As AI continues to change humanitarian action and as humanitarians design more AI pilot projects, some top tips are worth considering:
- Avoid Malsow’s hammer. As the adage goes, “If the only tool you have is a hammer, it’s tempting to treat everything as a nail.” Not every humanitarian problem has an AI solution. Remain centred on the problem (not the AI) and explore the range of tech and non-tech solutions available to address it.
- Establish the right AI and data governance mechanisms. To date, little attention has been given to how AI systems should be integrated and managed within agencies’ organisational structures and existing operations. This includes having the right data required for your AI project and permission to use it, developing a data governance strategy or framework which includes AI, and identifying a named individual within the organisation who is accountable for the governance and risk management of the AI system. A number of international AI Standards set out the key actions required for quality management of AI and AI risk management and, whilst applicable to all industries, offer a handrail for organisations and teams designing AI pilot projects.

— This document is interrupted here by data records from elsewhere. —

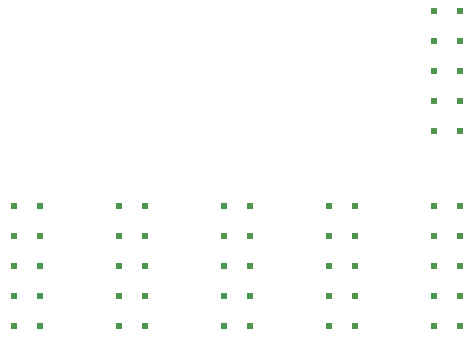
<source format=gbr>
%TF.GenerationSoftware,KiCad,Pcbnew,6.0.1-79c1e3a40b~116~ubuntu20.04.1*%
%TF.CreationDate,2022-02-08T10:59:44-05:00*%
%TF.ProjectId,gameKey-PCB-MainControl,67616d65-4b65-4792-9d50-43422d4d6169,rev?*%
%TF.SameCoordinates,Original*%
%TF.FileFunction,Paste,Bot*%
%TF.FilePolarity,Positive*%
%FSLAX46Y46*%
G04 Gerber Fmt 4.6, Leading zero omitted, Abs format (unit mm)*
G04 Created by KiCad (PCBNEW 6.0.1-79c1e3a40b~116~ubuntu20.04.1) date 2022-02-08 10:59:44*
%MOMM*%
%LPD*%
G01*
G04 APERTURE LIST*
%ADD10R,0.500000X0.500000*%
G04 APERTURE END LIST*
D10*
%TO.C,D6*%
X33825000Y12700000D03*
X36025000Y12700000D03*
%TD*%
%TO.C,D7*%
X33825000Y10160000D03*
X36025000Y10160000D03*
%TD*%
%TO.C,D8*%
X33825000Y7620000D03*
X36025000Y7620000D03*
%TD*%
%TO.C,D9*%
X33825000Y5080000D03*
X36025000Y5080000D03*
%TD*%
%TO.C,D10*%
X33825000Y2540000D03*
X36025000Y2540000D03*
%TD*%
%TO.C,D11*%
X24935000Y12700000D03*
X27135000Y12700000D03*
%TD*%
%TO.C,D12*%
X24935000Y10160000D03*
X27135000Y10160000D03*
%TD*%
%TO.C,D13*%
X24935000Y7620000D03*
X27135000Y7620000D03*
%TD*%
%TO.C,D14*%
X24935000Y5080000D03*
X27135000Y5080000D03*
%TD*%
%TO.C,D15*%
X24935000Y2540000D03*
X27135000Y2540000D03*
%TD*%
%TO.C,D16*%
X16045000Y12700000D03*
X18245000Y12700000D03*
%TD*%
%TO.C,D17*%
X16045000Y10160000D03*
X18245000Y10160000D03*
%TD*%
%TO.C,D18*%
X16045000Y7620000D03*
X18245000Y7620000D03*
%TD*%
%TO.C,D19*%
X16045000Y5080000D03*
X18245000Y5080000D03*
%TD*%
%TO.C,D20*%
X16045000Y2540000D03*
X18245000Y2540000D03*
%TD*%
%TO.C,D21*%
X7155000Y12700000D03*
X9355000Y12700000D03*
%TD*%
%TO.C,D23*%
X7155000Y7620000D03*
X9355000Y7620000D03*
%TD*%
%TO.C,D24*%
X7155000Y5080000D03*
X9355000Y5080000D03*
%TD*%
%TO.C,D25*%
X7155000Y2540000D03*
X9355000Y2540000D03*
%TD*%
%TO.C,D22*%
X7155000Y10160000D03*
X9355000Y10160000D03*
%TD*%
%TO.C,D26*%
X44915000Y29210000D03*
X42715000Y29210000D03*
%TD*%
%TO.C,D27*%
X44915000Y26670000D03*
X42715000Y26670000D03*
%TD*%
%TO.C,D28*%
X44915000Y24130000D03*
X42715000Y24130000D03*
%TD*%
%TO.C,D29*%
X44915000Y21590000D03*
X42715000Y21590000D03*
%TD*%
%TO.C,D30*%
X44915000Y19050000D03*
X42715000Y19050000D03*
%TD*%
%TO.C,D5*%
X42715000Y2540000D03*
X44915000Y2540000D03*
%TD*%
%TO.C,D2*%
X42715000Y10160000D03*
X44915000Y10160000D03*
%TD*%
%TO.C,D4*%
X42715000Y5080000D03*
X44915000Y5080000D03*
%TD*%
%TO.C,D3*%
X42715000Y7620000D03*
X44915000Y7620000D03*
%TD*%
%TO.C,D1*%
X42715000Y12700000D03*
X44915000Y12700000D03*
%TD*%
M02*

</source>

- Prioritise accountability to people affected by crisis. Accountability is a key ethical principle for the development and deployment of safe and responsible AI. Accountable AI in humanitarian contexts means, at a minimum, communicating with populations who will be impacted by AI and establishing methods of recourse if things go wrong. Where feasible, individuals should be given the opportunity to opt out of any AI-informed decision-making. This supports some of the commitments captured in the recently updated Core Humanitarian Standard.
- Consider the impact on localisation. AI may well deliver productivity and efficiency gains for aid agencies. But it’s important to consider where these gains will be realised and who will be impacted. For example, resources (time as well as money) could be directed back to the Global North if AI systems are procured from name-brand firms in North American and Europe. Additionally, AI efficiencies could result in reductions in the number of locally recruited staff whilst increasing roles in regional capitals or headquarters.

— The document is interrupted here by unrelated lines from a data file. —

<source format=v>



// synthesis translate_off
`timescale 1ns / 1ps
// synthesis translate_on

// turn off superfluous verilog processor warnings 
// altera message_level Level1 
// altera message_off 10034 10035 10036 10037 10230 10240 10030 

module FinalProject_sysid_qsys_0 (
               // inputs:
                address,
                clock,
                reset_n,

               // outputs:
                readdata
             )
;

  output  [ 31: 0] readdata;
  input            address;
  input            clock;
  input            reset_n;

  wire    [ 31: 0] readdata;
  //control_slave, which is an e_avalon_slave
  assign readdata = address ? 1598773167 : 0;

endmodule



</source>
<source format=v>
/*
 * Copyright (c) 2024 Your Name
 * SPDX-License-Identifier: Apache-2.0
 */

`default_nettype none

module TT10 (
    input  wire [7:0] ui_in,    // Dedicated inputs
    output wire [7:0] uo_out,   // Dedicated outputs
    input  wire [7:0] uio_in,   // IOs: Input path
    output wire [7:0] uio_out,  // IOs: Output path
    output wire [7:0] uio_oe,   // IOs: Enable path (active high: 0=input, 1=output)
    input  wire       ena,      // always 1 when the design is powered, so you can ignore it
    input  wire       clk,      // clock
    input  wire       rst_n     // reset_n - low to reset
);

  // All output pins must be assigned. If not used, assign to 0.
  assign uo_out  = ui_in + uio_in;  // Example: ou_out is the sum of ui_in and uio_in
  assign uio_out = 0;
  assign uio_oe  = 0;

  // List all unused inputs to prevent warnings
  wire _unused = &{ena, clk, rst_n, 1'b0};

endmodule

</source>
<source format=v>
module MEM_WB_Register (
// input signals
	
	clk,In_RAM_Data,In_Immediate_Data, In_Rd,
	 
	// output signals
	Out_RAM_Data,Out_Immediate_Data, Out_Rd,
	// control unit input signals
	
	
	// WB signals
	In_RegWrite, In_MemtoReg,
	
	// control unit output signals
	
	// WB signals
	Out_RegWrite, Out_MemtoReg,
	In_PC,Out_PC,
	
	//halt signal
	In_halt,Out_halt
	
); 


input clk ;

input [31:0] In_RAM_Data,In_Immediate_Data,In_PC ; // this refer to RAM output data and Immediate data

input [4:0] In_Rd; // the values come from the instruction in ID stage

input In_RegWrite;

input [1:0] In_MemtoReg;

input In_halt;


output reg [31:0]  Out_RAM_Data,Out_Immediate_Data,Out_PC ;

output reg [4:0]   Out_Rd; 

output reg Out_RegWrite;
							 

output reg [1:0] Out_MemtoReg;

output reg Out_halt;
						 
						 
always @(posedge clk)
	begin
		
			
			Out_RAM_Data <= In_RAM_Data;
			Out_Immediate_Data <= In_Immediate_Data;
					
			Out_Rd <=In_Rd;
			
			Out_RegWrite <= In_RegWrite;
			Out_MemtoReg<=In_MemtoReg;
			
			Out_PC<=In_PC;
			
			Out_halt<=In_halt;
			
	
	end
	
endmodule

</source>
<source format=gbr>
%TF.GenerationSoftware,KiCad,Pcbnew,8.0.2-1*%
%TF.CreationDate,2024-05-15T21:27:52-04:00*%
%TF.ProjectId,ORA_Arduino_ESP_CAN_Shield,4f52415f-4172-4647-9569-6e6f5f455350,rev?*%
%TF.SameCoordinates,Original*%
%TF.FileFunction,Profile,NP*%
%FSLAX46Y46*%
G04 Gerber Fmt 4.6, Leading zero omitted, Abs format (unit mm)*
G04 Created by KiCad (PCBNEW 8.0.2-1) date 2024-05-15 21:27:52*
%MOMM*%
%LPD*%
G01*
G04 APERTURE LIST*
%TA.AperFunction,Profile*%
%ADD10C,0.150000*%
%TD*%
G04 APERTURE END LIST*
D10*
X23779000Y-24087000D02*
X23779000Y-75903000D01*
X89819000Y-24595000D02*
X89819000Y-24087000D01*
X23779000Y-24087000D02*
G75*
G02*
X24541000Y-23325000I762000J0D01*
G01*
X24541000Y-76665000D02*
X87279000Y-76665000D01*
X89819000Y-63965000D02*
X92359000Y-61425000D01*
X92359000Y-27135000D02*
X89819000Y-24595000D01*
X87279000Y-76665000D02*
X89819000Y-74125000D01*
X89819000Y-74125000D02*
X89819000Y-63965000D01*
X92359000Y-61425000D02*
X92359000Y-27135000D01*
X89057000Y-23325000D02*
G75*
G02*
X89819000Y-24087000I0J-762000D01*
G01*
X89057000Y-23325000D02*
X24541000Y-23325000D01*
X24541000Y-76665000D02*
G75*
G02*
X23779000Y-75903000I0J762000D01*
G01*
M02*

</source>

- Time to upskill. AI has already permeated the everyday lives of billions and its reach is only expected to grow. Foundational knowledge on AI as well as digital and data literacy is increasingly important for all humanitarian workers and no longer solely the domain of IT or innovation teams. Humanitarian staff should increase their basic understanding of what AI is, how it works, how it’s being used in humanitarian contexts and conflict settings, and its risks and opportunities.

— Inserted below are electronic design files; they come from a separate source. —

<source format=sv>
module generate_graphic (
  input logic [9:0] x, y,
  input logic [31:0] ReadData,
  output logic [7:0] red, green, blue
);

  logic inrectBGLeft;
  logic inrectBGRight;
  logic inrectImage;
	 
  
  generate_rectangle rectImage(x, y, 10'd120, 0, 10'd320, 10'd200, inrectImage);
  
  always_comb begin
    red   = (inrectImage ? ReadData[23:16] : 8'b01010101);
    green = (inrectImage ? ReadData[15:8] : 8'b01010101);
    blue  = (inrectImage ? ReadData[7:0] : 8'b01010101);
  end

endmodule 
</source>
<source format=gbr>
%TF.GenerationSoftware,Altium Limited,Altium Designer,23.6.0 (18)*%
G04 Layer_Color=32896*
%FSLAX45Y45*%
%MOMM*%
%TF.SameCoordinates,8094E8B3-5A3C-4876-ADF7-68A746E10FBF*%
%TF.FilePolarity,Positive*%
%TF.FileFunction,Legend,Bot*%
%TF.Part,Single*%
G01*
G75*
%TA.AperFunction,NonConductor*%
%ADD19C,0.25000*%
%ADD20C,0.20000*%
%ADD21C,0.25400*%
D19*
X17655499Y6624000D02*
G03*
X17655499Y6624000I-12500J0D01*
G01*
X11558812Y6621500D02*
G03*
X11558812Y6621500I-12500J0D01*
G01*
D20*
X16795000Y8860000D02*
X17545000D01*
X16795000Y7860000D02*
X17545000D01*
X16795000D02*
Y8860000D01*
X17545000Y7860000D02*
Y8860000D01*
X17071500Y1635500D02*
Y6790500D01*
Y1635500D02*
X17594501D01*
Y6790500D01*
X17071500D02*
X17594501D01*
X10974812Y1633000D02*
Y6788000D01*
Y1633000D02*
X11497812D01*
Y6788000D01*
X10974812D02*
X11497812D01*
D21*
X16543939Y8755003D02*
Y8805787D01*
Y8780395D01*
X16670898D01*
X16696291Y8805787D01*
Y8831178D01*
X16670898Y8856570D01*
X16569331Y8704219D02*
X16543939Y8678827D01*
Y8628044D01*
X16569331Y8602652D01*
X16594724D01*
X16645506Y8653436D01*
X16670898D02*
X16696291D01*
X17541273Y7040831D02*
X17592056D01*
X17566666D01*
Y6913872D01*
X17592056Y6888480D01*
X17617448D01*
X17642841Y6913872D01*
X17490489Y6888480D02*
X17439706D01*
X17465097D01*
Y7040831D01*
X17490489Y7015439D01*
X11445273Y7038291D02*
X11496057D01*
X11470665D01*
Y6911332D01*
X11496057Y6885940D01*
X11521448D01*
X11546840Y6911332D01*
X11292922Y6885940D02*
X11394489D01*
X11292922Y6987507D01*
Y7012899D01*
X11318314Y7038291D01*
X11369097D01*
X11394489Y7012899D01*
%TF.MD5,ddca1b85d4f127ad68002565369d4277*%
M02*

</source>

Decades of experience has shown that efficient, cost-effective, and high-impact humanitarian operations require good coordination. This is no less true for humanitarian AI. As the number of use cases and pilot projects increase, so too must coordination and collaboration between humanitarian actors. This could improve problem exploration, lesson sharing and learning, and maximise stretched resources. A joint project launched by the UK Humanitarian Innovation Hub (UKHIH) and Elrha’s Humanitarian Innovation Fund (HIF) aims to respond to this need for coordination by scoping out the emerging Humanitarian AI landscape and support humanitarian practitioners to add their voice and influence its future. Perhaps more importantly, it might advance wider, cross-sector efforts to establish specific norms and standards that enable the safe and ethical uptake of AI across the sector. Only then will AI be able to live up to humanitarians’ aspirations to do more with less.
At the same time, AI is changing the contexts in which humanitarians operate. Parties to conflict are using AI to support battlefield decision-making and identify targets and the world’s major militaries are scaling AI integration at all levels. But the extent to which these systems comply with international humanitarian law remains unclear. For example, how accurately can they distinguish between civilian objects and military objectives? And how will humanitarian actors adapt to environments where AI is changing the means and methods of warfare?